Domande sul materiale
• 1. Riproduci senza modifiche il testo sulla Jugoslavia, tutto ciò che va da "Gruppo Corallo (a" fino a "Macedonia, e Serbia.".
• 2. Elenca tutti i territori che, secondo il testo sulla Jugoslavia, il progetto di "Grande Serbia" avrebbe dovuto unire.
• 3. Nel testo sulla Jugoslavia, fino a quale anno la nuova Repubblica fu alleata con l'Unione Sovietica?

Testo dell'esercizio
Dolore e lacrime in Jugoslavia (1991 – 1998)

Gruppo Corallo (a cura di Eraldo Rollando)
01-12-2017

Una premessa: dal 1872 i serbi iniziarono a pensare a un territorio dal nome “Grande Serbia” che, sulla base dell’appartenenza linguistica, il dialetto stocavo (che è alla base della lingua serbo – croata), avrebbe dovuto unire Croazia, Bosnia ed Erzegovina, Montenegro, Macedonia, e Serbia.
Nel 1914, prese campo l’idea di sostituire il progetto di Grande Serbia con quello di “jugoslavismo”, ovvero unione degli slavi del sud (“Jugo-slav”).
Nel 1929 re Alessandro I realizzò il progetto con la costituzione del Regno di Jugoslavia: fu la premessa che portò nel novembre del 1945 alla formazione di una repubblica denominata Repubblica Socialista Federale Jugoslava con a capo il Maresciallo Tito, in cui la Serbia, guidata da Slobodan Milosevic ebbe un ruolo di primo piano.

Repubbliche federali nella ex Jugoslavia

La nuova Repubblica fu alleata con l’Unione Sovietica sino al 1948, e se ne allontanò qualche anno dopo per gestire autonomamente la propria politica interna ed estera.
I fermenti nazionalistici, linguistici e religiosi, sempre presenti, vennero gestiti da Tito con mano ferma, ma continuarono a covare nel silenzio.

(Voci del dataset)
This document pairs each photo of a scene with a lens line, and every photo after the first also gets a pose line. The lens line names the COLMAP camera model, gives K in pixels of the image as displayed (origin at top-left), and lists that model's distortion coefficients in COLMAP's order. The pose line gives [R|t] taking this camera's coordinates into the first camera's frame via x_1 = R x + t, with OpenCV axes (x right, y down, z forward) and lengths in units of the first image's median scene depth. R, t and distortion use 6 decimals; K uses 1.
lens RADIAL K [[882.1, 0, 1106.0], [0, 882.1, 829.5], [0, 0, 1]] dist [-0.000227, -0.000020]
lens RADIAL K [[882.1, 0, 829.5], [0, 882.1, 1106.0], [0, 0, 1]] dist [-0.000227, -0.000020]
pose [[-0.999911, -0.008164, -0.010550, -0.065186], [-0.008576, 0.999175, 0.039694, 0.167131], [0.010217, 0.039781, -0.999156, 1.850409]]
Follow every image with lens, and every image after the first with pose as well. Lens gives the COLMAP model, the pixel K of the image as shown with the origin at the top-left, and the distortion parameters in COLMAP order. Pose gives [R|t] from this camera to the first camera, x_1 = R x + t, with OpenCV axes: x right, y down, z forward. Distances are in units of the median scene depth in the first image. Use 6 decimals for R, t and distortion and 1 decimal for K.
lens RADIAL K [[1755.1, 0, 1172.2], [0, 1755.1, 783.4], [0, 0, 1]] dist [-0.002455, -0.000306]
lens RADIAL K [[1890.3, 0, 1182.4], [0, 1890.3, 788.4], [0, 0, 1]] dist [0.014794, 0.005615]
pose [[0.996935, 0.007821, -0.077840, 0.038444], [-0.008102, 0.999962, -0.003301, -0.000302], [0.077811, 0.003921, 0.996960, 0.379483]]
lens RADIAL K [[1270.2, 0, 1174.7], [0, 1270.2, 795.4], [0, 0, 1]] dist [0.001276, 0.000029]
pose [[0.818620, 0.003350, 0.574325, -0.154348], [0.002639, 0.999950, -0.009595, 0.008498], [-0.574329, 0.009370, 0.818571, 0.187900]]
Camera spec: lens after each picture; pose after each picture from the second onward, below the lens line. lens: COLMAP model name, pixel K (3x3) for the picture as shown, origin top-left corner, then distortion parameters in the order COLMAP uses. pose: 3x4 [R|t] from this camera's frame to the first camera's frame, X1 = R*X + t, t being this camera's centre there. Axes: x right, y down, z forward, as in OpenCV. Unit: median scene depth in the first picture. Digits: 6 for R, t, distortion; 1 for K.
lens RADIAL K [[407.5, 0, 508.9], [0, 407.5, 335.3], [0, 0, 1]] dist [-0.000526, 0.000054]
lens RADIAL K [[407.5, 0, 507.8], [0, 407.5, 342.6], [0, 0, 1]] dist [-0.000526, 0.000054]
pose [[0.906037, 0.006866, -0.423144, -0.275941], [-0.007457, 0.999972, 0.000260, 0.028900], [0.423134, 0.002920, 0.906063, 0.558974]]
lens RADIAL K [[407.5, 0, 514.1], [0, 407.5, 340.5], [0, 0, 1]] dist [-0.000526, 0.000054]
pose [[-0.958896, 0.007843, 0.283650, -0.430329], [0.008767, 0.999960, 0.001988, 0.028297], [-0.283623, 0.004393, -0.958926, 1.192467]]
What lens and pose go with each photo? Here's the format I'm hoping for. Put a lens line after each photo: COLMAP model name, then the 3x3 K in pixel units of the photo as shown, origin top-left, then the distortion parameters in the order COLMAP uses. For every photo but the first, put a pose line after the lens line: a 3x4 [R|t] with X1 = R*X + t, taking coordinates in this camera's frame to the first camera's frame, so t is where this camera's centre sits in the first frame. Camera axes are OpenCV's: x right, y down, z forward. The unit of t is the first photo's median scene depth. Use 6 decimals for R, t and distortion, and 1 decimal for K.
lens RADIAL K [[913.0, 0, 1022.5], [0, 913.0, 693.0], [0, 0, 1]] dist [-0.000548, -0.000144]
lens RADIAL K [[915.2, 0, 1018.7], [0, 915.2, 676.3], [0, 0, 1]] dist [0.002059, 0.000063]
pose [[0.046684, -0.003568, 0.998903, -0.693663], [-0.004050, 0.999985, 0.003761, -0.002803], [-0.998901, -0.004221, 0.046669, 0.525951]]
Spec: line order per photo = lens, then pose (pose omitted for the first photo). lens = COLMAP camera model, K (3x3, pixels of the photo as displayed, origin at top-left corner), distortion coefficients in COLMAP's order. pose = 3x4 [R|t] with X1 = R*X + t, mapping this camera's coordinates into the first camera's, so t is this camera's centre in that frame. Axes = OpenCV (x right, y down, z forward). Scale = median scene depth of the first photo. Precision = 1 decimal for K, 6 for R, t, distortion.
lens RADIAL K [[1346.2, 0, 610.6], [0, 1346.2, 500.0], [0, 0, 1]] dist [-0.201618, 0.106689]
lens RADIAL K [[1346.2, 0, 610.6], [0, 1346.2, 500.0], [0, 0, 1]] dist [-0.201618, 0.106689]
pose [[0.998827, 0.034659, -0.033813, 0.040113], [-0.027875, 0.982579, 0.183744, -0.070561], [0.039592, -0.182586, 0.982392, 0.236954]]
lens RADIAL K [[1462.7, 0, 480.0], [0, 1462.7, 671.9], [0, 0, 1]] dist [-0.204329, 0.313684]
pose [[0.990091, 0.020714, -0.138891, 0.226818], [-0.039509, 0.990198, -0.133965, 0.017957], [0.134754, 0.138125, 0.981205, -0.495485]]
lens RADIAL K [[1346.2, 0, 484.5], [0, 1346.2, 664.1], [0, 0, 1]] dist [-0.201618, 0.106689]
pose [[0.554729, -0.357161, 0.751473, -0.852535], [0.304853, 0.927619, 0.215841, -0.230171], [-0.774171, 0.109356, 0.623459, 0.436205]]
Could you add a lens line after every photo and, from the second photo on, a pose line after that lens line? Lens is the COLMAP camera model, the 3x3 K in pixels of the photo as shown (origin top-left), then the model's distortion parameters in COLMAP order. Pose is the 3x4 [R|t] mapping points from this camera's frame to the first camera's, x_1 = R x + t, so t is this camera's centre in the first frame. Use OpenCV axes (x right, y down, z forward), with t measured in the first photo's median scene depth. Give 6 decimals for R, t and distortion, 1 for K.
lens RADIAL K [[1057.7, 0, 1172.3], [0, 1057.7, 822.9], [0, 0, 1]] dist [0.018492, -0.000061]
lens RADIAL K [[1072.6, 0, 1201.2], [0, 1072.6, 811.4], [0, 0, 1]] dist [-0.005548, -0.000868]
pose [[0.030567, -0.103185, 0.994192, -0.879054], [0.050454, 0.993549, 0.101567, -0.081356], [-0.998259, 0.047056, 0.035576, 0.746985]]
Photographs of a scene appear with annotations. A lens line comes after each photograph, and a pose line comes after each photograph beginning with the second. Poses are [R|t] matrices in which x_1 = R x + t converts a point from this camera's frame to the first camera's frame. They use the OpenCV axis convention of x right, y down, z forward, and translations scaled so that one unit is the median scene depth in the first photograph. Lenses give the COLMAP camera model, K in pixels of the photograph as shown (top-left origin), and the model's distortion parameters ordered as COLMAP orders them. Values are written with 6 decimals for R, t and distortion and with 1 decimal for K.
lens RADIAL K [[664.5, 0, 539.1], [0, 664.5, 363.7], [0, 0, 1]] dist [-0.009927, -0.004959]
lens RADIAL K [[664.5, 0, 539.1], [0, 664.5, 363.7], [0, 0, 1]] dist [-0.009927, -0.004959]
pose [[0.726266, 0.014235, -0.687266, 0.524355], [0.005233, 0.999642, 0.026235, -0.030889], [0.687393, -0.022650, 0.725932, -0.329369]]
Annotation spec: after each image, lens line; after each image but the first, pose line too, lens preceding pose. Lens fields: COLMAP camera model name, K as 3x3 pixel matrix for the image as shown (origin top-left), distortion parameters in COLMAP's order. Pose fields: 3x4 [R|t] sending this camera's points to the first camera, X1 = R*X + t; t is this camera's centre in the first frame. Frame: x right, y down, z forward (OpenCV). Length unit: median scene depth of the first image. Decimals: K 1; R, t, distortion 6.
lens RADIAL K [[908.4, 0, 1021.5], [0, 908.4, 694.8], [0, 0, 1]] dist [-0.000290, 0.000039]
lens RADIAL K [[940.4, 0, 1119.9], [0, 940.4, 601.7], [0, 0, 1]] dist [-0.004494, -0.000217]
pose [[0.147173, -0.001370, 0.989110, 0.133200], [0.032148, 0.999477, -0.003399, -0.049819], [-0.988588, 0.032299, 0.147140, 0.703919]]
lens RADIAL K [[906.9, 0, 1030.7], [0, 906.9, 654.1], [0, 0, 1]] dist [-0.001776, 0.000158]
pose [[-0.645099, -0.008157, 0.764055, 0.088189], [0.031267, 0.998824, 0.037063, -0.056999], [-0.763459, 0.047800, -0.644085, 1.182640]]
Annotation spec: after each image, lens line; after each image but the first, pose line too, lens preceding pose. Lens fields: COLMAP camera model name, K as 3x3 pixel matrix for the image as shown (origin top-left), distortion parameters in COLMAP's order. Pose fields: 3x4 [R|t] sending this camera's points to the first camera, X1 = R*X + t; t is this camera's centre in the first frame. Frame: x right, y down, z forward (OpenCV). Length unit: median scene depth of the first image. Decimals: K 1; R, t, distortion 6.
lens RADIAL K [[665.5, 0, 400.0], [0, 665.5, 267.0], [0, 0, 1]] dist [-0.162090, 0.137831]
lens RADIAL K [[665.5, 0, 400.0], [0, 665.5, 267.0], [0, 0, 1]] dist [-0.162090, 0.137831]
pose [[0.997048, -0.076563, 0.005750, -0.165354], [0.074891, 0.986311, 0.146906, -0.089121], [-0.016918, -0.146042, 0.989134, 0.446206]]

Risposte in ordine
• 1.
Gruppo Corallo (a cura di Eraldo Rollando)
01-12-2017

Una premessa: dal 1872 i serbi iniziarono a pensare a un territorio dal nome “Grande Serbia” che, sulla base dell’appartenenza linguistica, il dialetto stocavo (che è alla base della lingua serbo – croata), avrebbe dovuto unire Croazia, Bosnia ed Erzegovina, Montenegro, Macedonia, e Serbia.

• 2. Croazia, Bosnia ed Erzegovina, Montenegro, Macedonia, Serbia

• 3. Fino al 1948.